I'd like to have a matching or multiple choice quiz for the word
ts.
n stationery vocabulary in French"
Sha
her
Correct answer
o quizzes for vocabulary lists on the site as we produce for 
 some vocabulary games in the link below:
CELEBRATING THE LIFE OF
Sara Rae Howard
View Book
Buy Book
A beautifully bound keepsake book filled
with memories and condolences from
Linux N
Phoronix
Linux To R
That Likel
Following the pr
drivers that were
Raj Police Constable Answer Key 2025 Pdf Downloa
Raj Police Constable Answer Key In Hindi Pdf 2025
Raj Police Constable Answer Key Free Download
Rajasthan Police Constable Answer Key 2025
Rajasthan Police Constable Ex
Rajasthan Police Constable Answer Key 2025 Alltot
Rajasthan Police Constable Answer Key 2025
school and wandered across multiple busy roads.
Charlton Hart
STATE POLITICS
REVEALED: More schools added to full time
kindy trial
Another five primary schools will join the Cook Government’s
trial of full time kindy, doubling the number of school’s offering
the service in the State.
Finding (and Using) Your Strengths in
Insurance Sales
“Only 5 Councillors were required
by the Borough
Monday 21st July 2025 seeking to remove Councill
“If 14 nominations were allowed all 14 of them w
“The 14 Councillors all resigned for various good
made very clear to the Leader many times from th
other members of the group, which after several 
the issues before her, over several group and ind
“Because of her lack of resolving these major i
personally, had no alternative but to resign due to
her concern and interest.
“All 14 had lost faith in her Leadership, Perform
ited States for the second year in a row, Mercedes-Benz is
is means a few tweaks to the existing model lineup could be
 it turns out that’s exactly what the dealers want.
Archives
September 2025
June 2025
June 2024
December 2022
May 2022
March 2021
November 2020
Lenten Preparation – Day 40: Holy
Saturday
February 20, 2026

= = =

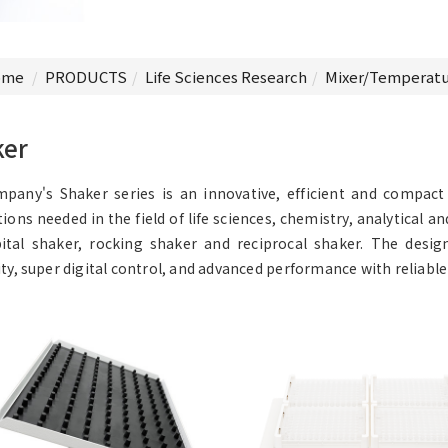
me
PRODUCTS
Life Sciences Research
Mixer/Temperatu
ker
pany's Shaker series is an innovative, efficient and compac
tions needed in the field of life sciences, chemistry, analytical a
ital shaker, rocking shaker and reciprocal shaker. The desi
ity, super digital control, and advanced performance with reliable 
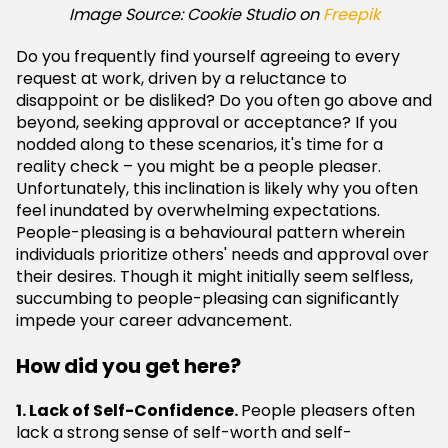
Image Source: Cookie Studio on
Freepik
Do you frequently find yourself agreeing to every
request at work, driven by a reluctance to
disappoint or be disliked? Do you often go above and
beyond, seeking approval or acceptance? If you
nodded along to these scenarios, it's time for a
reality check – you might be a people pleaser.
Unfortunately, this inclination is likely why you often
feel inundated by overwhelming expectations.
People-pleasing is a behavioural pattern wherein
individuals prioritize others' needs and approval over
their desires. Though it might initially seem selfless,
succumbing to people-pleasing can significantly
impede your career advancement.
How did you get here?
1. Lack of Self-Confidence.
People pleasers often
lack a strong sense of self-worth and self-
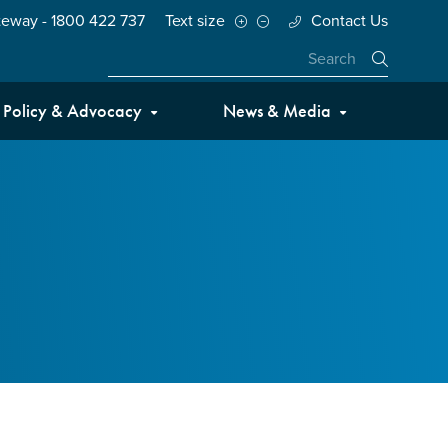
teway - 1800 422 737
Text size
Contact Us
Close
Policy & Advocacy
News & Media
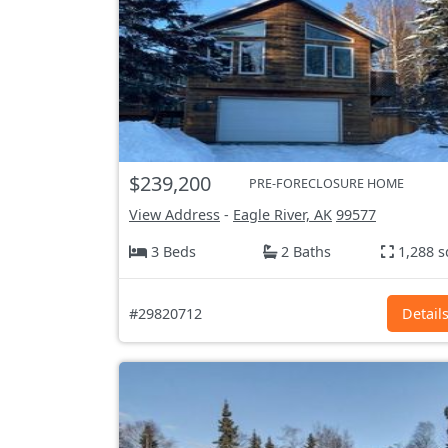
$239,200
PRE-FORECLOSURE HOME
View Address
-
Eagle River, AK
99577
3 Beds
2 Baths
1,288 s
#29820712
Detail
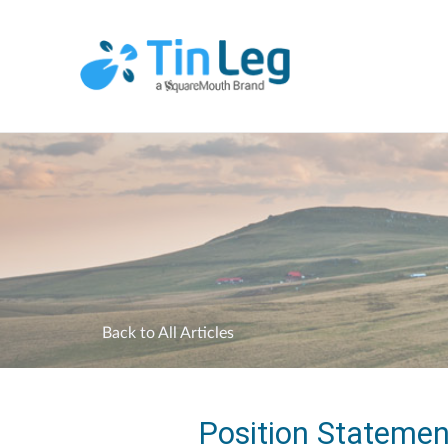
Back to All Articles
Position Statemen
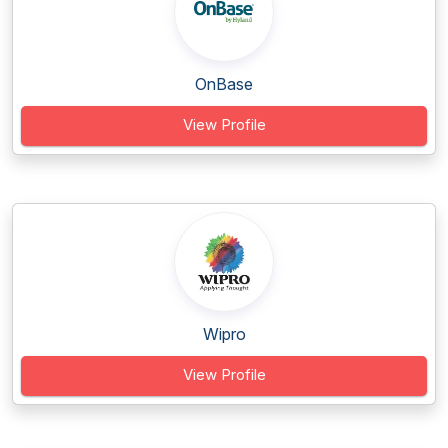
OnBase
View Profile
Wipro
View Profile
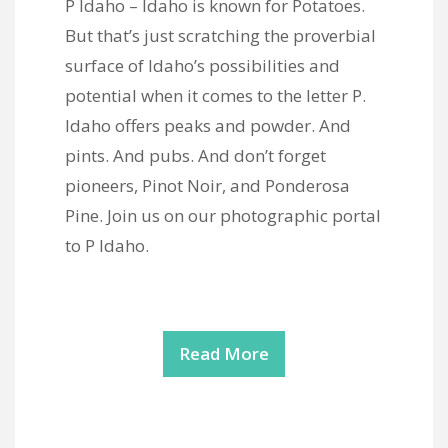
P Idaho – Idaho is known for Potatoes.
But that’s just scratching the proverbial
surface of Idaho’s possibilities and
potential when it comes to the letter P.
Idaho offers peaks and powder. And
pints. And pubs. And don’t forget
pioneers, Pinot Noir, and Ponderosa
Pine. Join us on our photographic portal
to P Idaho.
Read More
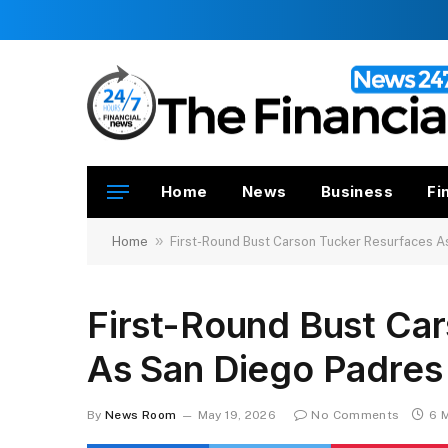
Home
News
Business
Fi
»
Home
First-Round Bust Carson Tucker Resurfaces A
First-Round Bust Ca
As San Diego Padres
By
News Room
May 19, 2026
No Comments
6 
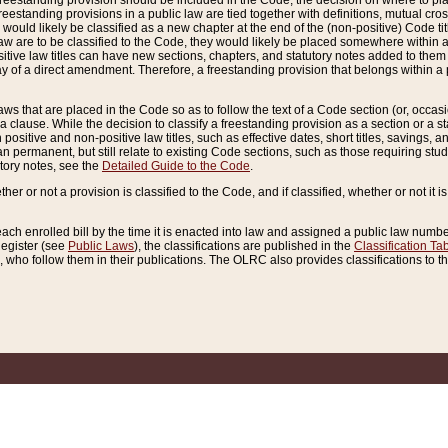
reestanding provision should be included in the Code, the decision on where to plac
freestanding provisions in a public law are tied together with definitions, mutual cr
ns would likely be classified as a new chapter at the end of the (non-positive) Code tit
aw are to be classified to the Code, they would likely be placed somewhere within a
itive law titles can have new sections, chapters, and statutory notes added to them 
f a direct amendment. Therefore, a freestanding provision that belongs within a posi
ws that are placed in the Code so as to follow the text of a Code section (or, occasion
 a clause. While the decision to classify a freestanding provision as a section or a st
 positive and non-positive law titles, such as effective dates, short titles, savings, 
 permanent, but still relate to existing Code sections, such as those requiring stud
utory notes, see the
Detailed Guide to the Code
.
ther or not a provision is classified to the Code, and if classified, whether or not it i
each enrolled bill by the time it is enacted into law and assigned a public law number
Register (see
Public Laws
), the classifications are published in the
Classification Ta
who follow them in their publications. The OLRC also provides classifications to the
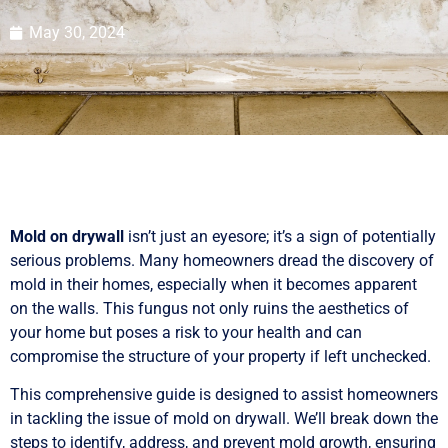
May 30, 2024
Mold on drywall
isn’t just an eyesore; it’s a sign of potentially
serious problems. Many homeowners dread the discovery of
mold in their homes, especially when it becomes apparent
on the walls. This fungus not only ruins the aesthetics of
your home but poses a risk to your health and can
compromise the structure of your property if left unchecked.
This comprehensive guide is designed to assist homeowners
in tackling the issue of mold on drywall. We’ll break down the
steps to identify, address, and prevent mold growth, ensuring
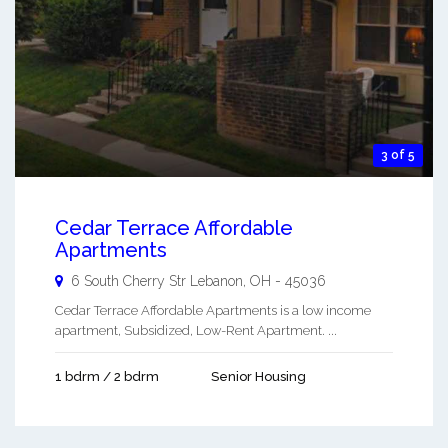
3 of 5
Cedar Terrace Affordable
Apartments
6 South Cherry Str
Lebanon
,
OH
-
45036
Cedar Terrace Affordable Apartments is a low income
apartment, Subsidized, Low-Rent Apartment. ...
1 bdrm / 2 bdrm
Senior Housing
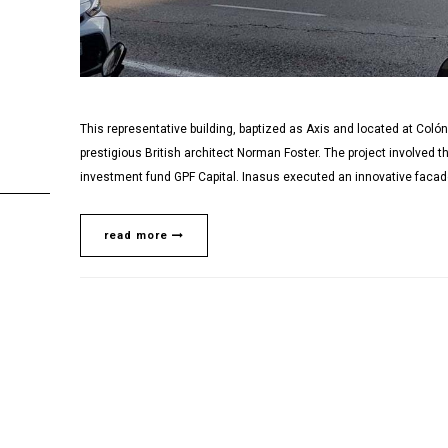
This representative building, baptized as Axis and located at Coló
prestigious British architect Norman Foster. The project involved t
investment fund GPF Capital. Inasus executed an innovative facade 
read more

= = =

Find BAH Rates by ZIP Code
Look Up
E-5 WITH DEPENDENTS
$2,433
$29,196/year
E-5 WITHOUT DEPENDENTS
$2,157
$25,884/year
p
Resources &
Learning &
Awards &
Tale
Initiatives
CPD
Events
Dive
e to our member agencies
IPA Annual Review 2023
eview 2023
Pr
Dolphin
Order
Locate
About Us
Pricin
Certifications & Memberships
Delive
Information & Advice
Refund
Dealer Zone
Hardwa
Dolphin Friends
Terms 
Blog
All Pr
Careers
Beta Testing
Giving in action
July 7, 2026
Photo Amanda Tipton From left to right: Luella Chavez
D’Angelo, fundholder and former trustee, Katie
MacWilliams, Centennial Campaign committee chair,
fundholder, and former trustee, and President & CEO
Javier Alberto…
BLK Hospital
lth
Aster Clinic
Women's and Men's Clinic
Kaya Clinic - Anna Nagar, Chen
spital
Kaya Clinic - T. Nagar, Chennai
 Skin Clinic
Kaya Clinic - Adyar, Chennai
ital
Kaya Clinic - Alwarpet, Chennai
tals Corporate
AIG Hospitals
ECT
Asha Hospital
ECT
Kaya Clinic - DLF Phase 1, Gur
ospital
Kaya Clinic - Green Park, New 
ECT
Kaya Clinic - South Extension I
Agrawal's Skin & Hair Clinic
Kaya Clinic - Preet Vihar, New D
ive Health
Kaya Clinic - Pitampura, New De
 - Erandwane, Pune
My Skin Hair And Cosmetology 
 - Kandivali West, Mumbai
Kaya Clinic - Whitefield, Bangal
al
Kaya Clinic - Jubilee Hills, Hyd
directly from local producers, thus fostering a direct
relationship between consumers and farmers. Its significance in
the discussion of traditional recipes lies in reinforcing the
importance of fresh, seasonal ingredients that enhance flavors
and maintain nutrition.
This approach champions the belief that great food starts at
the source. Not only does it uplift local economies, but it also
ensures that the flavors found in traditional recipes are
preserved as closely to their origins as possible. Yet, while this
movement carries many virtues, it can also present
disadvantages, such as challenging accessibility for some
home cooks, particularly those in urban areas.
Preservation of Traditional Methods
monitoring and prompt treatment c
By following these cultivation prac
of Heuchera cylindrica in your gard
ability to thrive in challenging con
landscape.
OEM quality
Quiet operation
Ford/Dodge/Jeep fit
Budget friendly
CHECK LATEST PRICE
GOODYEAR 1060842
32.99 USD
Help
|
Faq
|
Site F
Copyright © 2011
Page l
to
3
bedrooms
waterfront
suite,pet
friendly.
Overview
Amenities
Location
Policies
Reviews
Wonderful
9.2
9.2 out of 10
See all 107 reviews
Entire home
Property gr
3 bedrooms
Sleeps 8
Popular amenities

= = =

**PROBLEM TO WORK ON:**
Starting at the line that contains "reestanding provision should" and ending at the line that contains "Senior Housing", give those lines again with "drywall" replaced by "plasterboard" and everything else unchanged. Leave the pictures out of your answer.

**RESULT BELOW:**
reestanding provision should be included in the Code, the decision on where to plac
freestanding provisions in a public law are tied together with definitions, mutual cr
ns would likely be classified as a new chapter at the end of the (non-positive) Code tit
aw are to be classified to the Code, they would likely be placed somewhere within a
itive law titles can have new sections, chapters, and statutory notes added to them 
f a direct amendment. Therefore, a freestanding provision that belongs within a posi
ws that are placed in the Code so as to follow the text of a Code section (or, occasion
 a clause. While the decision to classify a freestanding provision as a section or a st
 positive and non-positive law titles, such as effective dates, short titles, savings, 
 permanent, but still relate to existing Code sections, such as those requiring stud
utory notes, see the
Detailed Guide to the Code
.
ther or not a provision is classified to the Code, and if classified, whether or not it i
each enrolled bill by the time it is enacted into law and assigned a public law number
Register (see
Public Laws
), the classifications are published in the
Classification Ta
who follow them in their publications. The OLRC also provides classifications to the
May 30, 2024
Mold on plasterboard
isn’t just an eyesore; it’s a sign of potentially
serious problems. Many homeowners dread the discovery of
mold in their homes, especially when it becomes apparent
on the walls. This fungus not only ruins the aesthetics of
your home but poses a risk to your health and can
compromise the structure of your property if left unchecked.
This comprehensive guide is designed to assist homeowners
in tackling the issue of mold on plasterboard. We’ll break down the
steps to identify, address, and prevent mold growth, ensuring
3 of 5
Cedar Terrace Affordable
Apartments
6 South Cherry Str
Lebanon
,
OH
-
45036
Cedar Terrace Affordable Apartments is a low income
apartment, Subsidized, Low-Rent Apartment. ...
1 bdrm / 2 bdrm
Senior Housing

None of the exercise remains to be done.